SELECTED EXTRACT:
In the Yemenite Midrash Gadol, on the same verse, we read:

For Saul persecuted David and it would have been permissible for David to kill him, but he was punctilious about the commandment to wear tzitzit (fringes), as it is said: "And David arose and cut off the corner of the robe that Saul wore ... and David's heart smote him" (I Sam. 24:4). He said, "Woe is me, for I have prevented him from observing the mitzwa of tzitzit for a short time"--for the mitzwa requires the presence of all four tzitziyot [and David had cut off one corner].

From a responsum written by RMb"M (Maimonides--1135-1204) we can also infer that it was then customary to wear the tallit throughout the day. Verses from the Bible should not be written upon a tallit, in RMb"M's opinion, because of the nature of the use made of the garment:

"And therefore it is permitted to go into a toilet wearing a fringed tallit--both when one's nakedness is hidden and when it is not--and to tread upon it with the foot and to make use of it--for example, spreading it out and using it to cover things--all this is permitted. And how can we expose verses from the Torah which were written in sanctity from the mouth of the Almighty to such degradation?" (Responsa of the RMb"M, 268).

The ruling given in Karo's authoritative sixteenth-century Code, the Shulchan Aruch, is that "It is permissible to go into a toilet wearing tzitziyot" (Orach Chaim 21:3), while Rabbi Petachia of Regensburg, who visited the East in the twelfth century, tells us that the Jews of Baghdad "go about in shawls and wrapped up in a tallit of wool, with tzitziyot."

The restriction of the tallit to times of prayer and the development of the tallit katan, a small garment with fringes worn in addition to one's clothes and underneath them, derive from the acculturation of Jewish society within the general environment (see Z. Meller,"Tallit shel Tefilla" [Ph.D dissertation], Bar Ilan University, 1986, pp. 24-36).

SUPPLIED DATA:
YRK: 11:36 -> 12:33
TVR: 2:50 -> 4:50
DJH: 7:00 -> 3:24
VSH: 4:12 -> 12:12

EXERCISE: In the passage on the tallit, why does Maimonides hold that verses from the Bible should not be written on a tallit?

TASK SOLUTION: Because of the nature of the use made of the garment, which would expose the verses to degradation.